Despite the intense propaganda campaign being waged on all fronts, there is still nervousness in official circles over the attempt to force workers back into the plants. The UAW and the Detroit Three auto companies well recall the wildcat walkouts in March by workers at auto plants in the US and Canada that forced the seven-week shutdown of auto production. Workers in northern Mexico also struck after the disease killed dozens at supplier plants like Lear in Ciudad Juárez.

While these walkouts were an important initiative, they were largely spontaneous and uncoordinated. The World Socialist Web Site and the Autoworker Newsletter call for workers to establish a network of rank-and-file factory and workplace committees independent of the UAW to safeguard the health and safety of workers. These committees should fight for a halt to all non-essential production until COVID-19 is decisively contained. In the meantime, workers must insist they be guaranteed an income sufficient to maintain themselves and their families.

The UAW has been seriously discredited after decades of concessions and the exposure of massive corruption in the leadership. On Thursday, former UAW President Gary Jones will be arraigned in US District Court on charges of embezzling more than $1 million in concert with other union officials. This follows a string of indictments of UAW leaders charged with taking payouts from the auto companies to impose rotten contracts.

The Detroit Free Press quoted one UAW official, Todd Dunn, president of UAW Local 862, which covers 14,300 workers at the Ford Kentucky Truck Plant and Louisville Assembly. “There’s uncertainty, they’re worried,” Dunn said. “Will my glasses fog up when I’m wearing a face mask? Will the face shields work? There are questions, concerns about how this is going to impact workers up line and down line. I mean, what’s the line speed going to be?”

In an attempt to tamp down opposition, Ford and the UAW jointly produced a slick video aimed at pacifying workers. Featuring UAW Vice President Gerald Kariem and top Ford officials mouthing platitudes over their supposed concern for health and safety, the video uses soothing images and music in an attempt to lull workers.

At one point, getting to business, Kariem declares, “It is a delicate balance between saving our lives and saving our livelihoods.” The cold-blooded declaration that human lives must be measured against the economic cost summarizes the real thinking of the corporate elite and their UAW servants. It recalls the notorious warning by President Donald Trump that “the cure can’t be worse than the disease,” in relation to measures to protect the population against the spread of COVID-19.

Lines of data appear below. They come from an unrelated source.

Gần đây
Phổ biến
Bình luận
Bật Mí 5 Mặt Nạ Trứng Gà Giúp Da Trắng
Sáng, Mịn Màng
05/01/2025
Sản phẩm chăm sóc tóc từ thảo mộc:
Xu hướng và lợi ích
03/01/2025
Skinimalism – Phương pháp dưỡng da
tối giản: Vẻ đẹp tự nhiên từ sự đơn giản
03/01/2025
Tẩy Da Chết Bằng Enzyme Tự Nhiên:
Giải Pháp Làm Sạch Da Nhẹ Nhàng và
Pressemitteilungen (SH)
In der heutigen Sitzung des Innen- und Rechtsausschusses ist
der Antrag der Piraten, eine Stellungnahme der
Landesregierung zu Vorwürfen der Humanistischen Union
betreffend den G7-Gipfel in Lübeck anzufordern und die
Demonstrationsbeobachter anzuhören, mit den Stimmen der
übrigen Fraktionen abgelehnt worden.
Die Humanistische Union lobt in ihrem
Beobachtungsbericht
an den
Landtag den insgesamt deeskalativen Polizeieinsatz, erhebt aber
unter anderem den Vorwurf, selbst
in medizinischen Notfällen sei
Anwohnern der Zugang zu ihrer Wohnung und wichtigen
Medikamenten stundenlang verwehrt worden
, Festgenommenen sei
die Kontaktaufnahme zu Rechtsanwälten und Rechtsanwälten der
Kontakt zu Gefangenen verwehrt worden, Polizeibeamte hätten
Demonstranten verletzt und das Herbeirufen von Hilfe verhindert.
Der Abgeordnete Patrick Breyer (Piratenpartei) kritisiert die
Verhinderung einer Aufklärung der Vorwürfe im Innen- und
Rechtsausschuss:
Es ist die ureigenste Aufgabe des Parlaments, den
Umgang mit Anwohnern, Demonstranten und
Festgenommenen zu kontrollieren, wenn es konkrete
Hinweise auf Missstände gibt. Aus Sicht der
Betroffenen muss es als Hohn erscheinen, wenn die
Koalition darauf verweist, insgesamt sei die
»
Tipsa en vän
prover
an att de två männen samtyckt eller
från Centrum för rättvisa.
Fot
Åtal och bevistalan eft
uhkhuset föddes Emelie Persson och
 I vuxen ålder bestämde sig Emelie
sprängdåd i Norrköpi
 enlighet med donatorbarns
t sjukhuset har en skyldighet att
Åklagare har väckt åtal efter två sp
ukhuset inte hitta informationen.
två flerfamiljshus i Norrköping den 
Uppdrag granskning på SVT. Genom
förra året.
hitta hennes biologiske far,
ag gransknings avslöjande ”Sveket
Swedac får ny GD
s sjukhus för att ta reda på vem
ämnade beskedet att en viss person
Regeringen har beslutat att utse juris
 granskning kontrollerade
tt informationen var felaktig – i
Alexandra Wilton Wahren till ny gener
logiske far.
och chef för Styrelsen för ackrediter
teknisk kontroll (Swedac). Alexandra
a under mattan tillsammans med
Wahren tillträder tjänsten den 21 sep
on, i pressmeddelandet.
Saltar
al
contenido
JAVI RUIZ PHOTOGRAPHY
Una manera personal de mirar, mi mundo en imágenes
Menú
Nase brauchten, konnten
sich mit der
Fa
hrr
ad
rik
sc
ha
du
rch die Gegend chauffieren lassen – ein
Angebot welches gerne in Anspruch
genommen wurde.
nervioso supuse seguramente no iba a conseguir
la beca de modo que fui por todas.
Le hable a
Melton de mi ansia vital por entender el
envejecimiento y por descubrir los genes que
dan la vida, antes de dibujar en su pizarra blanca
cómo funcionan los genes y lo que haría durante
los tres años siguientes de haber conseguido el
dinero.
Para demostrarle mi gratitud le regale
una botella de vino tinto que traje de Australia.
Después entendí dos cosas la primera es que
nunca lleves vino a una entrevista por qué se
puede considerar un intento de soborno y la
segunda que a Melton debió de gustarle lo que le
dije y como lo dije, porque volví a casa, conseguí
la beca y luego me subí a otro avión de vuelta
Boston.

Indeed, from the day the COVID-19 pandemic erupted, the focus of the ruling class has been on protecting its wealth, not the safety of the public. This was demonstrated in the government financial bailout which provided literally trillions for the corporations and Wall Street banks, but only a pittance for workers and small businesses. Now the ruling class is determined to pump vast amounts of surplus value out of workers to pay for the bailout, no matter how many workers die.

The pandemic has exposed in the sharpest light the conflict between the profit demands of the rich and the defense of the health and safety of the broad masses of the population. The fight for a rational and humane solution to the COVID-19 crisis means a fight against capitalism and the subordination of society to the banks and corporations. It poses the need for the seizure of the wealth of the super-rich investors and the conversion of the transnational corporations into public utilities under the democratic ownership and control of the working class.

“We’re only getting $1,200,” the Jefferson worker said, referring to the pathetic one-time stimulus checks issued by the government to workers. “There is something wrong with that. They are protecting the rich. The US government approved trillions to help business and Trump’s son-in-law could get millions. They approved money for small businesses in April and by the first week of May they were out of money. They gave it all to the rich.”